The government needs to urgently commit to properly funding the cultural sector. 

For the first time in 23 years, BP has not had a representative on the judging panel of the National Portrait Gallery’s annual BP Portrait Award.

The prize’s sponsorship by the oil giant attracted significant controversy last year when artist and judge of the 2019 award, Gary Hume (pictured, above, at White Cube), powerfully spoke out against the partnership in a letter to the Gallery’s director sent on the eve of the announcement of the winner.

The following month, Hume was joined by 77 other leading artists, including Antony Gormley and Anish Kapoor, in signing a public letter urging the Gallery to “remove the BP representative from the judging panel.”

Prize

The Gallery has denied that this significant shift in its approach was a concession to the artists’ demands, instead telling The Guardian that the change was “jointly agreed” with BP.

BP succeeded tobacco manufacturer John Player as the title sponsor of the portrait award in 1990 as the tide turned on tobacco funding, and BP has had a representative on the panel since 1997.

Former judges have included John Browne, then chief executive of BP , Dr Chris Gibson-Smith, its director of policies and technology , and then Des Violaris, BP’s director of UK arts and culture, for the last 17 years,

Those artists who last July signed a letter alongside Gary Hume, urging the Gallery to drop BP, included former Portrait Award winners and shortlisted artists, and Turner Prize winners Rachel Whiteread, Antony Gormley, Gillian Wearing (herself a former judge), Mark Wallinger and Anish Kapoor.   

A spokesperson for Culture Unstained, said: “Last year, 78 leading artists - including former winners and those shortlisted for the prize - powerfully raised this issue with the Gallery.

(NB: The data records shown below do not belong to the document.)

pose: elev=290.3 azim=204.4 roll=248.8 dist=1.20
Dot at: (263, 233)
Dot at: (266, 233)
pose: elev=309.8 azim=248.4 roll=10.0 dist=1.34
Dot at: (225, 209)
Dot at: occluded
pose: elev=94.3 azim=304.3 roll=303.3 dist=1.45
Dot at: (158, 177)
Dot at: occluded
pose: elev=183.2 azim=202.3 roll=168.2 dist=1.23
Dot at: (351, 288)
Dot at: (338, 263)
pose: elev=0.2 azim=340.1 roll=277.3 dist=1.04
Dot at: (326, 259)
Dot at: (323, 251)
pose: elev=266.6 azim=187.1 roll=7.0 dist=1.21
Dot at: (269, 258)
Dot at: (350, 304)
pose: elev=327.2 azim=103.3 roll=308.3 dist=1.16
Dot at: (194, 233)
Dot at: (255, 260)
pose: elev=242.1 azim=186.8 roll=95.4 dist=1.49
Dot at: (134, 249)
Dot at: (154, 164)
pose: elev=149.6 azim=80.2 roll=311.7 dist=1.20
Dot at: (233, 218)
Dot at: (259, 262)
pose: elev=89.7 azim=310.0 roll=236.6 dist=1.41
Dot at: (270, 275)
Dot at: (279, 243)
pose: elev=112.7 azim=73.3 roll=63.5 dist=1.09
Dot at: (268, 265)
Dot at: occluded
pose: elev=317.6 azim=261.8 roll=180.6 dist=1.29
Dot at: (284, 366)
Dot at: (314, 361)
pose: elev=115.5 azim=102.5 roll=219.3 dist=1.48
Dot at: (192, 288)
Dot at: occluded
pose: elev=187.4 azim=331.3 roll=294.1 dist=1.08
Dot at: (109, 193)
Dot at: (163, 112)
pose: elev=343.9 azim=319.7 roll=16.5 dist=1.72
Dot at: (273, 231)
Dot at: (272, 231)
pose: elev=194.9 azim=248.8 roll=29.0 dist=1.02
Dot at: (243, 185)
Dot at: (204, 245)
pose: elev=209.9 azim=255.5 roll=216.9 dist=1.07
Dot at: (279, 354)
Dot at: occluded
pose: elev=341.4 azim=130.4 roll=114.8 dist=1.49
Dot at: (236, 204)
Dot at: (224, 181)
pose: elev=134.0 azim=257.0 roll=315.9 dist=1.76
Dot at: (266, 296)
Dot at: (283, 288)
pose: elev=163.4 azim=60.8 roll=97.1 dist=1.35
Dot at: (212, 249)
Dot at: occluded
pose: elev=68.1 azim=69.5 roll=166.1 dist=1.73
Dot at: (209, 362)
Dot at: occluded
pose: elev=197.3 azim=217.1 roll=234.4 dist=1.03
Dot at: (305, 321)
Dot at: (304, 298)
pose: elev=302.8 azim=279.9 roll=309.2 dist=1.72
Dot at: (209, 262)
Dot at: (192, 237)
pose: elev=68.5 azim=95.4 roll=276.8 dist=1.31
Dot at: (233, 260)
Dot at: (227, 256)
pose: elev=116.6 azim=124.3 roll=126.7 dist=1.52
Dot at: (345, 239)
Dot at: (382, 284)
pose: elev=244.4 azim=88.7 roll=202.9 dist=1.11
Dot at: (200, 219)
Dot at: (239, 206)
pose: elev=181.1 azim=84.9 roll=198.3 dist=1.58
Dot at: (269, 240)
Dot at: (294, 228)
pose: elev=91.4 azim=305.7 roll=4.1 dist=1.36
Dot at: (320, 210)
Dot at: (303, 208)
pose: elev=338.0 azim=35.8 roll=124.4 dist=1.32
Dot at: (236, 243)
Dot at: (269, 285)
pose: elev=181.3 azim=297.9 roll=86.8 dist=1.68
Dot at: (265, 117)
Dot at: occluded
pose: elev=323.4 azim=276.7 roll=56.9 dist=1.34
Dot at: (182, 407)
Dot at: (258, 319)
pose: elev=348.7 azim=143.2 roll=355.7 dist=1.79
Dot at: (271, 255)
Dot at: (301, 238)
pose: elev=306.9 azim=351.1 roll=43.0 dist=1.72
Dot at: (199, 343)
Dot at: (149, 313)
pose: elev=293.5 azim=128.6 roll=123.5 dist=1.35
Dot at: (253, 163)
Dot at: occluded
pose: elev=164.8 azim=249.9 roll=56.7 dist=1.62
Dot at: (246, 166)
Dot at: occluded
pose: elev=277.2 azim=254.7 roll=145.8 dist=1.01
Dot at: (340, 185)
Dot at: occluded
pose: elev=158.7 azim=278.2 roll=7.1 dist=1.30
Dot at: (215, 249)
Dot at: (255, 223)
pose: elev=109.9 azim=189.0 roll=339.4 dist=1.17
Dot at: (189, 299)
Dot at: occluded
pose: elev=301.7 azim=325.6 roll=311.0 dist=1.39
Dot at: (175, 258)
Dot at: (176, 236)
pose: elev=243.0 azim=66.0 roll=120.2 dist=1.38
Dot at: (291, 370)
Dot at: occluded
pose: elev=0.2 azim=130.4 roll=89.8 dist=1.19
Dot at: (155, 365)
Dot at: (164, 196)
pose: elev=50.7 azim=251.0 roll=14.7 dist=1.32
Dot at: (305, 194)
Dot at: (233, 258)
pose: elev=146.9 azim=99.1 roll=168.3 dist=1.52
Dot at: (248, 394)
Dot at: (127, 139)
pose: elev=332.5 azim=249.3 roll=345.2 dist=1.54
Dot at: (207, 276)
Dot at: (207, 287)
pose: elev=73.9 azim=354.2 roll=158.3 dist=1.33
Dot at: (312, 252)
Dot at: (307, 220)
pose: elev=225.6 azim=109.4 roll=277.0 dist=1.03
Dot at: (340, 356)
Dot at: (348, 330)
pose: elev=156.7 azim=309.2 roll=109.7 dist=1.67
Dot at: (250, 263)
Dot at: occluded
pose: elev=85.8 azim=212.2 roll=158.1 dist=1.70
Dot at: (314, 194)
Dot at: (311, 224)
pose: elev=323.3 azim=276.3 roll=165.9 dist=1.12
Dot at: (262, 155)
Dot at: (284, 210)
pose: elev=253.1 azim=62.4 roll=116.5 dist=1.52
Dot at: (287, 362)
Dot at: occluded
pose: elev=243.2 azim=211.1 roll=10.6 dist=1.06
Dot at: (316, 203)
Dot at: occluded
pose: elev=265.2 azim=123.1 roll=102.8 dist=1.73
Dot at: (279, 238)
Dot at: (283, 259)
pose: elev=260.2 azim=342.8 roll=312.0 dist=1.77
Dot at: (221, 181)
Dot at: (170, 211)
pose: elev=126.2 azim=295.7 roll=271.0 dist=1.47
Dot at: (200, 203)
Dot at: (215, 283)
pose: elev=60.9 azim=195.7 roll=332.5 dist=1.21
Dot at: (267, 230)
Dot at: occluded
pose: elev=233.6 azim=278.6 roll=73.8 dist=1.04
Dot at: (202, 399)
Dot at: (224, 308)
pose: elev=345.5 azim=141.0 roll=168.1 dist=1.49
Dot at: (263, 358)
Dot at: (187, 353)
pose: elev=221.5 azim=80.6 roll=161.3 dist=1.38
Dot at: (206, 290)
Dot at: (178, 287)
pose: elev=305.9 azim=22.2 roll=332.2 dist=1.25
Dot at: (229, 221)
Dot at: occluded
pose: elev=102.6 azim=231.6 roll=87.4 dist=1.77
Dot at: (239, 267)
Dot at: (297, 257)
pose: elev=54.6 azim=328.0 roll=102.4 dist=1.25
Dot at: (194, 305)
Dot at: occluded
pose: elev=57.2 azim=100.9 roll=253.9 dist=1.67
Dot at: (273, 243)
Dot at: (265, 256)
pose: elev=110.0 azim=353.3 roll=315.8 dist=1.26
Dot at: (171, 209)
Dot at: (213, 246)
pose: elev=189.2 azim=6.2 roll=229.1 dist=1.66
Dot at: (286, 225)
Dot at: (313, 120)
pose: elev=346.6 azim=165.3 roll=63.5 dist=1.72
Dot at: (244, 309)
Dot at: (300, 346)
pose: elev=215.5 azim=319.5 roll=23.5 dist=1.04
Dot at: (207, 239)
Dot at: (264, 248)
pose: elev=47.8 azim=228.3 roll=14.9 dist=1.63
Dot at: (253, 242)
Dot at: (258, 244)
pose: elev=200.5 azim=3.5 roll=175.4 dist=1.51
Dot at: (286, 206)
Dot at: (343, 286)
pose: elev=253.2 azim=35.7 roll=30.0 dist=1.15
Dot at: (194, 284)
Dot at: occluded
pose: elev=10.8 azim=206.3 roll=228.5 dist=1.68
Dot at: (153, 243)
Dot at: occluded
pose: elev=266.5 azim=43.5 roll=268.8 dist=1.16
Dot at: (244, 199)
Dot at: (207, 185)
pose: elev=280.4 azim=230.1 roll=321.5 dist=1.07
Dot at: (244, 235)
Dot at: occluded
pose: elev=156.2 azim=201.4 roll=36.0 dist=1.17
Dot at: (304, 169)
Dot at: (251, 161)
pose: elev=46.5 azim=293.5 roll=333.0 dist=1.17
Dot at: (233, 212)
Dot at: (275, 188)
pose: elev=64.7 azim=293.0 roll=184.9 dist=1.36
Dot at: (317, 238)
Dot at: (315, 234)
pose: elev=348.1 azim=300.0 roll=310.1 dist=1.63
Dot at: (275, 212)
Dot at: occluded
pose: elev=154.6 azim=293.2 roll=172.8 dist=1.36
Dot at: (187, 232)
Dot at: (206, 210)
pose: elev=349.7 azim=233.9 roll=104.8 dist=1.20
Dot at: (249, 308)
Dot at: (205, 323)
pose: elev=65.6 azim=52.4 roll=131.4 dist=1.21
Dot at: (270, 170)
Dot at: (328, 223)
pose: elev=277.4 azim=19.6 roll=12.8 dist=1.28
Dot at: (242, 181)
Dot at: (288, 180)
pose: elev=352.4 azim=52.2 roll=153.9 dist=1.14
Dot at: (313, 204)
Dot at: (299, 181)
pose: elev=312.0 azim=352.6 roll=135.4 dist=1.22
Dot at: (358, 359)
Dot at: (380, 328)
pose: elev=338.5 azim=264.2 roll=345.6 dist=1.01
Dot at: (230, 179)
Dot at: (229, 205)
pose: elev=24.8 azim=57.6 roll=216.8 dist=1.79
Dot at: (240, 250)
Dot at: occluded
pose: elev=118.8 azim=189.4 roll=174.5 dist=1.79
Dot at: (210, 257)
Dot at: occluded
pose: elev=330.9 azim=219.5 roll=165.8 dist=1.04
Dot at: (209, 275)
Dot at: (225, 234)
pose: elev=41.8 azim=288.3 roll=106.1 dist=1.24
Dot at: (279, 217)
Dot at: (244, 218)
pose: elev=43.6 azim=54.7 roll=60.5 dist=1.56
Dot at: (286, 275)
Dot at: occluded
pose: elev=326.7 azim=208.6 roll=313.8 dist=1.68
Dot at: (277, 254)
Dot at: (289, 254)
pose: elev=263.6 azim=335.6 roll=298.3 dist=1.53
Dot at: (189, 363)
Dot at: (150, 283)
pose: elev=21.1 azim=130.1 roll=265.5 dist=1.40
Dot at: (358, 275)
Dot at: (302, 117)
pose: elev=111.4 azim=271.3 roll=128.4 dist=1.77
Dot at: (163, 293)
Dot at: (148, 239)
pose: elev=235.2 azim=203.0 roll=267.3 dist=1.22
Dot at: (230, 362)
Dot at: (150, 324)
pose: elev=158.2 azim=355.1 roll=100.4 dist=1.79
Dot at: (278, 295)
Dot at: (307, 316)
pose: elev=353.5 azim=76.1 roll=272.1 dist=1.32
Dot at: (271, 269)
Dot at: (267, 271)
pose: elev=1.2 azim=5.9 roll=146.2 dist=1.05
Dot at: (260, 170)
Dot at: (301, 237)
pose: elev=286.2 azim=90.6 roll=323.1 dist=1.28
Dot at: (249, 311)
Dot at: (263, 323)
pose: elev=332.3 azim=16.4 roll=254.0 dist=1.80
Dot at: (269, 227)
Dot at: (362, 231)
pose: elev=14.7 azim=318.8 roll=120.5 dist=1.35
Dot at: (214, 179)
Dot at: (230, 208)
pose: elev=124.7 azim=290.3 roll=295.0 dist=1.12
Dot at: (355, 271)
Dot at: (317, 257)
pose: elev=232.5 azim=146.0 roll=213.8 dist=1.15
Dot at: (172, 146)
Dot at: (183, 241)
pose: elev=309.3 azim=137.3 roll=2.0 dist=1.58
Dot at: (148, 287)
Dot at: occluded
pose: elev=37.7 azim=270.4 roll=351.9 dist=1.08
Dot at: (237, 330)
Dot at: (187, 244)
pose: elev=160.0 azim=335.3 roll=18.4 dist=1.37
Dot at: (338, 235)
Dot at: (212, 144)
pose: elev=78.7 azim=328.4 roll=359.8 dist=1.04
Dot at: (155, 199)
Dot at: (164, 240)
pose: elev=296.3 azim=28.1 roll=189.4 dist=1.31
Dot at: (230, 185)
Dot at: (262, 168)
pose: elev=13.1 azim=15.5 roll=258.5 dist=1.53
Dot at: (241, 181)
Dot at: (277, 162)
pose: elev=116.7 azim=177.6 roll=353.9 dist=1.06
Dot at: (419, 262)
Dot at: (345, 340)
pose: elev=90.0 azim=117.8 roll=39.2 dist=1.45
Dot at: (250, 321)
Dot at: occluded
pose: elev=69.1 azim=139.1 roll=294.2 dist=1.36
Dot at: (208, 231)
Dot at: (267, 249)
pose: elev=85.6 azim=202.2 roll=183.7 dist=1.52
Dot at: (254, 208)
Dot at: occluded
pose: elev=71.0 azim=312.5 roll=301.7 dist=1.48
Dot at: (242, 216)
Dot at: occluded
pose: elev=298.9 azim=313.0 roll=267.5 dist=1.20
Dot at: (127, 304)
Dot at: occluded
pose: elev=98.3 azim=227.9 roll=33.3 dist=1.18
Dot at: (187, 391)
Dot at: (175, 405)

Now, after 23 years, BP is no longer on the judging panel. That's no coincidence.

Odds

"Right now, the government needs to urgently commit to properly funding the cultural sector so that arts organisations can weather the challenges of Covid-19.

"Our galleries and museums should not come under pressure to partner with companies fuelling the climate crisis just because the government is failing to step up and support the sector through a different crisis.” 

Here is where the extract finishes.